The white that Serres refers to is not «whiteness» but colorlessness. So there would be a subversion of the notion of white skin as a symbol of purity (and thus of colored skin as dirty skin, as Claudia Benthien has argued), which would become neither privilege nor (spectral) prism, but, on the contrary, the blending of all differences.

Mise en scène / installation

This Harlequin’s coat (of about 2 x 1.70 meters) will be displayed horizontally on a Plexiglas light table. It will consist of adjoining patches of different colors. Some of these patches will feature Petri dishes of skins at various stages of culture (interrupted or in progress). During the initial stages, this "live" cultivation will allow us to create an event at each stage of the «Skin – Technological Interface» exhibition curated by Jens Hauser.

We will need to study the positioning of an incubator at the bottom of the garment, together with a pump for the live cultivation of the skins in Petri dishes. These elements will be studied, designed and produced so as to form an integral part of the installation. We could also envisage the integration of solar panels into the patchwork of the coat; these could supply energy to the pump, symbolically reinforcing the formal analogy with melatonin and the mechanistic nature of racism.
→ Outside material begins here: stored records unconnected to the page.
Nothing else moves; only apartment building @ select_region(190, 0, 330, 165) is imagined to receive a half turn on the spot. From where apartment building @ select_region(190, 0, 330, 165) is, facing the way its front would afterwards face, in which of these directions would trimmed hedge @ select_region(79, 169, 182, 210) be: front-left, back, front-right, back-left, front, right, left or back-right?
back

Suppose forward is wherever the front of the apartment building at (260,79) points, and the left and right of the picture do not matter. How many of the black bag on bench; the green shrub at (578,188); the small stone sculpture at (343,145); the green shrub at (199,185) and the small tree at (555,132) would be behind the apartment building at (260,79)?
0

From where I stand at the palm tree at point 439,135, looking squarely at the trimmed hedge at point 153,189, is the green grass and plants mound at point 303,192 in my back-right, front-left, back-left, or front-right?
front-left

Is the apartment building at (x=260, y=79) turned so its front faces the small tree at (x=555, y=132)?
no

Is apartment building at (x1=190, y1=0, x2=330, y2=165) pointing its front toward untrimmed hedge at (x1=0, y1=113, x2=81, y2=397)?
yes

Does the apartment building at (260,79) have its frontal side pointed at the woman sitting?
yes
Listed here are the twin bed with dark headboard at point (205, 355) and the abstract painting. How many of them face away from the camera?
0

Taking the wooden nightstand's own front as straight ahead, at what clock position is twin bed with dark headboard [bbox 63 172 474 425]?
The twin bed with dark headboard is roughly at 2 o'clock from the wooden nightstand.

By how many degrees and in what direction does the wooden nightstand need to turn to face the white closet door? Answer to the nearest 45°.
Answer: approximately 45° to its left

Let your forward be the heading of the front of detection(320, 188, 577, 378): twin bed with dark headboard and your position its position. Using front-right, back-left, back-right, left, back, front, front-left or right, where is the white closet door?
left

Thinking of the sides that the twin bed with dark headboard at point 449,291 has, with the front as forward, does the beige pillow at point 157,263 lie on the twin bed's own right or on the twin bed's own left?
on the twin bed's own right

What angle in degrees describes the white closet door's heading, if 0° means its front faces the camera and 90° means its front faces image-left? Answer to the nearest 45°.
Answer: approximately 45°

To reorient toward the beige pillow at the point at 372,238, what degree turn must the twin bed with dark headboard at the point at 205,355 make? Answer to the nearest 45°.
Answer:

This project follows on from my hybridation project using digital photography. My latest series, entitled «Self-Hybridation: Précolombienne», «Self-Hybridation: Africaine» and «Self-Hybridation: Indiens d’Amérique» endeavored to crossbreed the beauty canons of other cultures and other media (sculpture, photography, painting) with my own image. The Harlequin’s coat project thus develops and continues to explore the idea of crossbreeding and hybridation, using the more carnal medium of skin. It also questions the relationships currently being established between (bio)technology and culture.


In order to study and begin to realize this project, I would be most grateful if you could grant me a three-month residency, from July to October 2006 in SymbioticA, at the University of Western Australia in Perth.